Menteri Komunikasi dan Digital Meutya Hafid menyebut kolaborasi ini sebagai langkah konkret pemerintah dalam memanfaatkan teknologi AI untuk menjawab persoalan publik yang mendesak.
“Talenta Indonesia tidak hanya sebagai pengguna teknologi, tetapi juga mampu menciptakan solusi berbasis AI yang relevan dengan kebutuhan bangsa,” ujarnya, Jumat 10 April 2026.
Startup Gambit Hunter menghadirkan pendekatan baru dalam pemberantasan judol melalui pemanfaatan AI yang mampu mengidentifikasi dan menelusuri infrastruktur pembayaran, aspek penting dalam operasional praktik ilegal tersebut.
Sementara itu, Ambisius Lab melalui produk Ambisius News menawarkan sistem AI untuk mengkurasi, memverifikasi, dan membandingkan berita dari berbagai sumber terpercaya.
Inovasi ini dinilai menjawab tantangan menjaga kualitas informasi di ruang digital.

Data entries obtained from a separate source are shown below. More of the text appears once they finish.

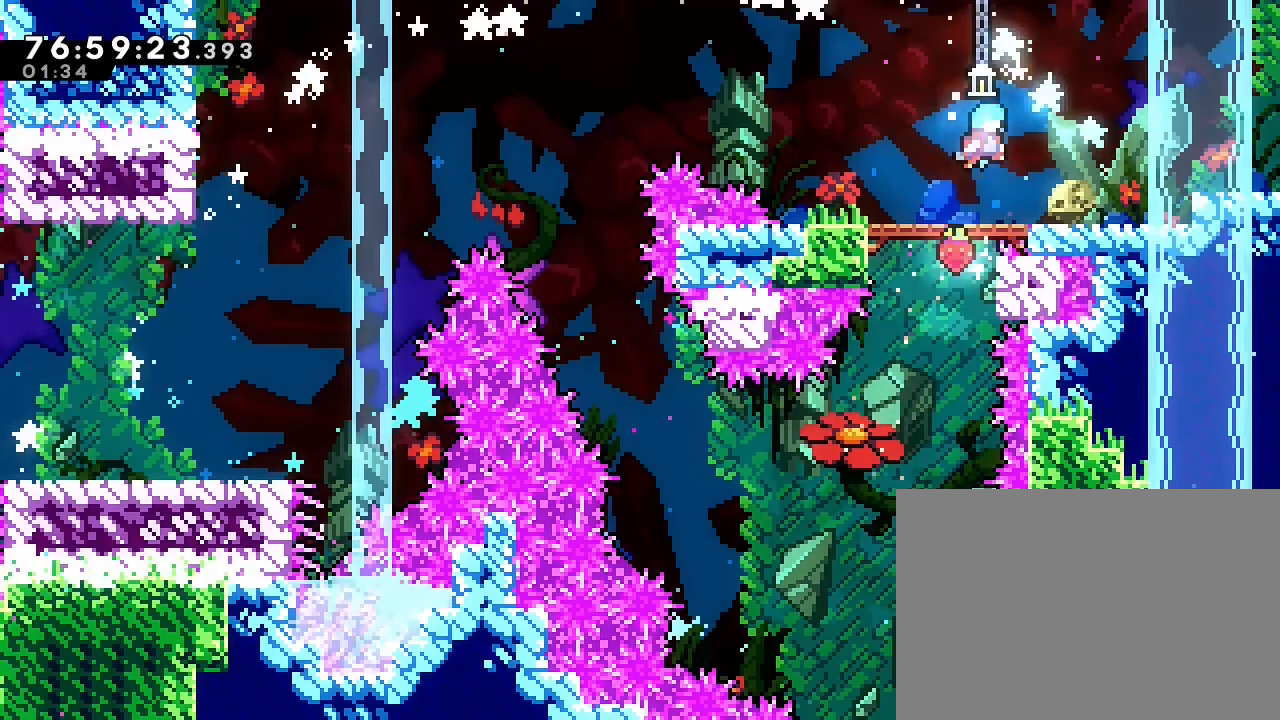
{"dt_ms": 500, "buttons": [], "left_stick": "center", "right_stick": "center", "events": [[33, "left_stick", "up-right"], [200, "left_stick", "center"]]}
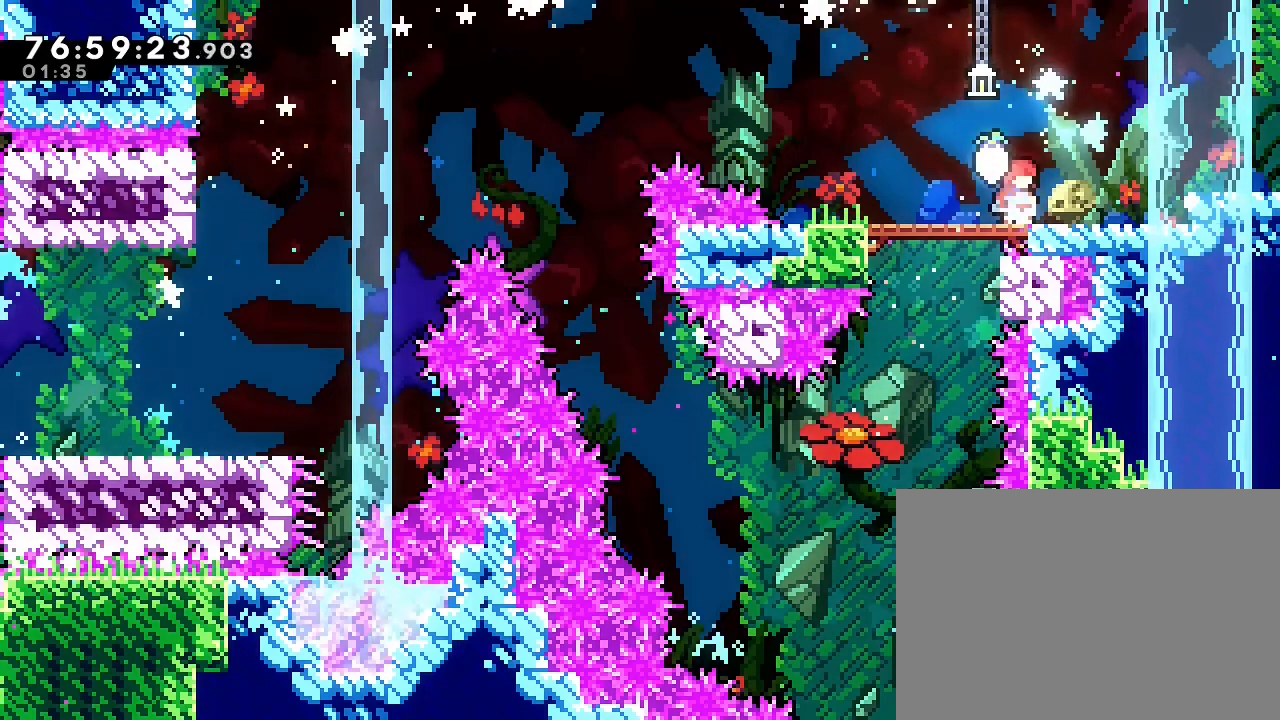
{"dt_ms": 500, "buttons": [], "left_stick": "center", "right_stick": "center", "events": [[67, "left_stick", "right"], [467, "left_stick", "center"]]}
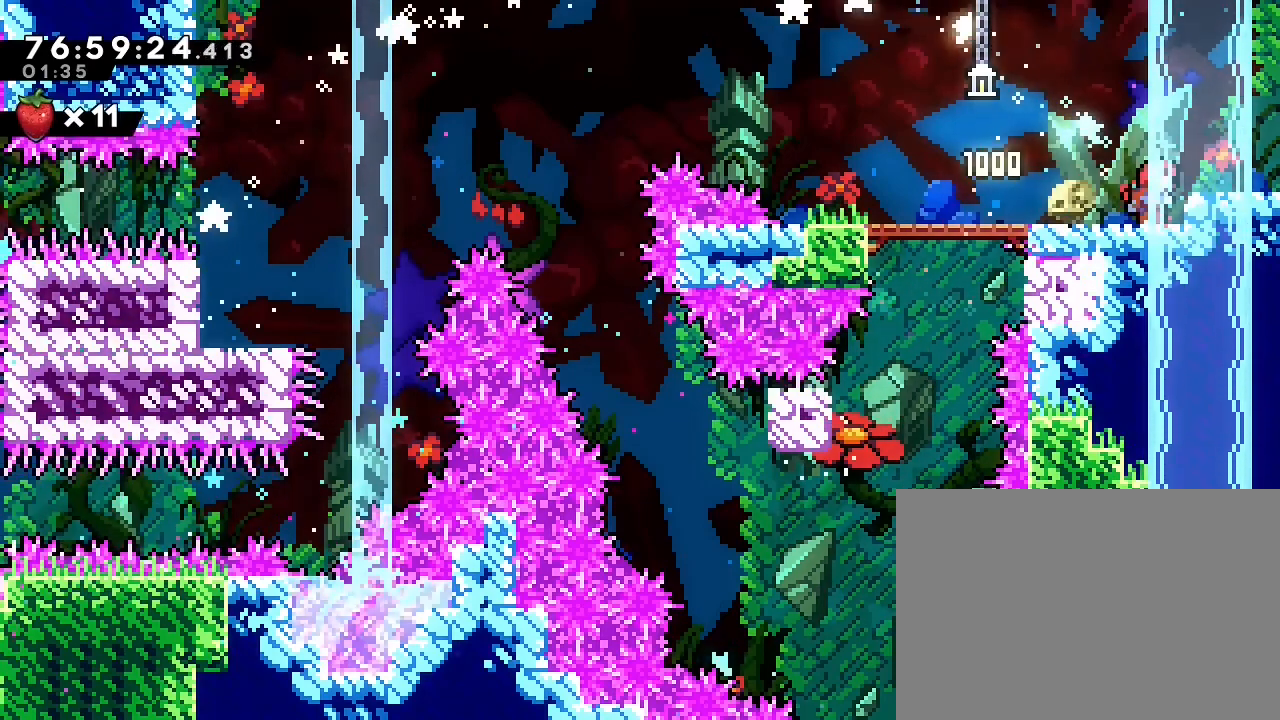
{"dt_ms": 500, "buttons": [], "left_stick": "center", "right_stick": "center", "events": [[167, "A", "down"], [233, "left_stick", "right"], [267, "A", "up"], [467, "left_stick", "center"]]}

Meutya menegaskan kedua inovasi tersebut merepresentasikan dua aspek penting tata kelola ruang digital; penguatan keamanan dan peningkatan kualitas informasi serta literasi digital masyarakat.
Pemerintah, lanjutnya, terus mendorong pengembangan AI melalui inovasi, kolaborasi multi-pihak, serta pengembangan berbagai use case yang berdampak langsung bagi masyarakat.
“Pemerintah berharap kerja sama ini menjadi awal dari kolaborasi lebih konkret, sehingga inovasi anak bangsa dapat memberikan dampak luas dan berkelanjutan bagi masyarakat Indonesia,” tandasnya.